=== DONNÉES FOURNIES ===

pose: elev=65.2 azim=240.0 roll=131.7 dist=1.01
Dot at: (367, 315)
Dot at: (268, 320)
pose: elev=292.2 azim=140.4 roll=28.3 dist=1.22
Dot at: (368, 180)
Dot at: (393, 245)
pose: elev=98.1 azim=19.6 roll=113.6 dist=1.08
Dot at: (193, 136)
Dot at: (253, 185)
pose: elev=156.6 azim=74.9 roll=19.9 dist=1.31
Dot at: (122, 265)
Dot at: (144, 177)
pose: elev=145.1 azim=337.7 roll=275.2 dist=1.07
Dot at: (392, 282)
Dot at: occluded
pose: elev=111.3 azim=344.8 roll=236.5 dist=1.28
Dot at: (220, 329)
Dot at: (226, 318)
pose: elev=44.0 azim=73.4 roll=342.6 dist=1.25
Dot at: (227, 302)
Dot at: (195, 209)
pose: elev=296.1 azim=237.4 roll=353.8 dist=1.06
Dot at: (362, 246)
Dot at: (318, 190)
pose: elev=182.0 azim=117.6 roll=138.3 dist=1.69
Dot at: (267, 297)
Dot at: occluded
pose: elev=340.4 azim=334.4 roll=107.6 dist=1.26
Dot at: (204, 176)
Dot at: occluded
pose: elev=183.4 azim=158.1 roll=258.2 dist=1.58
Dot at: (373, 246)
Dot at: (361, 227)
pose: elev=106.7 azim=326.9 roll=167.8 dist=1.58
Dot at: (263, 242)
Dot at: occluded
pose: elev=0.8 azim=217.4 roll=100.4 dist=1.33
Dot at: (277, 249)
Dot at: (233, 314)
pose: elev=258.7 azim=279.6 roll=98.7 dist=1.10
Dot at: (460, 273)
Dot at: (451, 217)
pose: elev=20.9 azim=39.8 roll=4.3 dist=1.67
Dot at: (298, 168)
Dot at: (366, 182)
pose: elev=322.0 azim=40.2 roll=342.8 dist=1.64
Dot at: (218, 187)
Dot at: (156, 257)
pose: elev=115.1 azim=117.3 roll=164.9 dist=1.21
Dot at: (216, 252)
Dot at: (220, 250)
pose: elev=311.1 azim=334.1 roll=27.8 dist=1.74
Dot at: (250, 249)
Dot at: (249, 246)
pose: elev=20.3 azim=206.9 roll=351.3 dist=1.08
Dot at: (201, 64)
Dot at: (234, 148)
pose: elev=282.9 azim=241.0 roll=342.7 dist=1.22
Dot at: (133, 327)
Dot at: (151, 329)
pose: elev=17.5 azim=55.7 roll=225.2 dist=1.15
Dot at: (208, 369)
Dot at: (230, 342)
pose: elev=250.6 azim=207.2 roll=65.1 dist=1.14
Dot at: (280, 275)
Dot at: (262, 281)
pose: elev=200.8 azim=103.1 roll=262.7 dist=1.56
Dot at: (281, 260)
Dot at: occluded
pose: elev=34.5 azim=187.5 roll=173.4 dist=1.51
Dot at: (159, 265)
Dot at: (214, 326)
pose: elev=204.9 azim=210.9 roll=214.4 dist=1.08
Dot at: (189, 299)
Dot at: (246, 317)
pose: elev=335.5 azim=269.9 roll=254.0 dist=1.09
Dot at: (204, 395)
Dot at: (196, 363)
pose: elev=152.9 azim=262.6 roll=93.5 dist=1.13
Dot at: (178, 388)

===

> **CONSIGNE**
Convertis toutes les lignes ci-dessus en un tableau Markdown à deux colonnes, « Rang » et « Ligne », sans les lignes vides.

> **CORRIGÉ**
| Rang | Ligne |
|---|---|
| 1 | pose: elev=65.2 azim=240.0 roll=131.7 dist=1.01 |
| 2 | Dot at: (367, 315) |
| 3 | Dot at: (268, 320) |
| 4 | pose: elev=292.2 azim=140.4 roll=28.3 dist=1.22 |
| 5 | Dot at: (368, 180) |
| 6 | Dot at: (393, 245) |
| 7 | pose: elev=98.1 azim=19.6 roll=113.6 dist=1.08 |
| 8 | Dot at: (193, 136) |
| 9 | Dot at: (253, 185) |
| 10 | pose: elev=156.6 azim=74.9 roll=19.9 dist=1.31 |
| 11 | Dot at: (122, 265) |
| 12 | Dot at: (144, 177) |
| 13 | pose: elev=145.1 azim=337.7 roll=275.2 dist=1.07 |
| 14 | Dot at: (392, 282) |
| 15 | Dot at: occluded |
| 16 | pose: elev=111.3 azim=344.8 roll=236.5 dist=1.28 |
| 17 | Dot at: (220, 329) |
| 18 | Dot at: (226, 318) |
| 19 | pose: elev=44.0 azim=73.4 roll=342.6 dist=1.25 |
| 20 | Dot at: (227, 302) |
| 21 | Dot at: (195, 209) |
| 22 | pose: elev=296.1 azim=237.4 roll=353.8 dist=1.06 |
| 23 | Dot at: (362, 246) |
| 24 | Dot at: (318, 190) |
| 25 | pose: elev=182.0 azim=117.6 roll=138.3 dist=1.69 |
| 26 | Dot at: (267, 297) |
| 27 | Dot at: occluded |
| 28 | pose: elev=340.4 azim=334.4 roll=107.6 dist=1.26 |
| 29 | Dot at: (204, 176) |
| 30 | Dot at: occluded |
| 31 | pose: elev=183.4 azim=158.1 roll=258.2 dist=1.58 |
| 32 | Dot at: (373, 246) |
| 33 | Dot at: (361, 227) |
| 34 | pose: elev=106.7 azim=326.9 roll=167.8 dist=1.58 |
| 35 | Dot at: (263, 242) |
| 36 | Dot at: occluded |
| 37 | pose: elev=0.8 azim=217.4 roll=100.4 dist=1.33 |
| 38 | Dot at: (277, 249) |
| 39 | Dot at: (233, 314) |
| 40 | pose: elev=258.7 azim=279.6 roll=98.7 dist=1.10 |
| 41 | Dot at: (460, 273) |
| 42 | Dot at: (451, 217) |
| 43 | pose: elev=20.9 azim=39.8 roll=4.3 dist=1.67 |
| 44 | Dot at: (298, 168) |
| 45 | Dot at: (366, 182) |
| 46 | pose: elev=322.0 azim=40.2 roll=342.8 dist=1.64 |
| 47 | Dot at: (218, 187) |
| 48 | Dot at: (156, 257) |
| 49 | pose: elev=115.1 azim=117.3 roll=164.9 dist=1.21 |
| 50 | Dot at: (216, 252) |
| 51 | Dot at: (220, 250) |
| 52 | pose: elev=311.1 azim=334.1 roll=27.8 dist=1.74 |
| 53 | Dot at: (250, 249) |
| 54 | Dot at: (249, 246) |
| 55 | pose: elev=20.3 azim=206.9 roll=351.3 dist=1.08 |
| 56 | Dot at: (201, 64) |
| 57 | Dot at: (234, 148) |
| 58 | pose: elev=282.9 azim=241.0 roll=342.7 dist=1.22 |
| 59 | Dot at: (133, 327) |
| 60 | Dot at: (151, 329) |
| 61 | pose: elev=17.5 azim=55.7 roll=225.2 dist=1.15 |
| 62 | Dot at: (208, 369) |
| 63 | Dot at: (230, 342) |
| 64 | pose: elev=250.6 azim=207.2 roll=65.1 dist=1.14 |
| 65 | Dot at: (280, 275) |
| 66 | Dot at: (262, 281) |
| 67 | pose: elev=200.8 azim=103.1 roll=262.7 dist=1.56 |
| 68 | Dot at: (281, 260) |
| 69 | Dot at: occluded |
| 70 | pose: elev=34.5 azim=187.5 roll=173.4 dist=1.51 |
| 71 | Dot at: (159, 265) |
| 72 | Dot at: (214, 326) |
| 73 | pose: elev=204.9 azim=210.9 roll=214.4 dist=1.08 |
| 74 | Dot at: (189, 299) |
| 75 | Dot at: (246, 317) |
| 76 | pose: elev=335.5 azim=269.9 roll=254.0 dist=1.09 |
| 77 | Dot at: (204, 395) |
| 78 | Dot at: (196, 363) |
| 79 | pose: elev=152.9 azim=262.6 roll=93.5 dist=1.13 |
| 80 | Dot at: (178, 388) |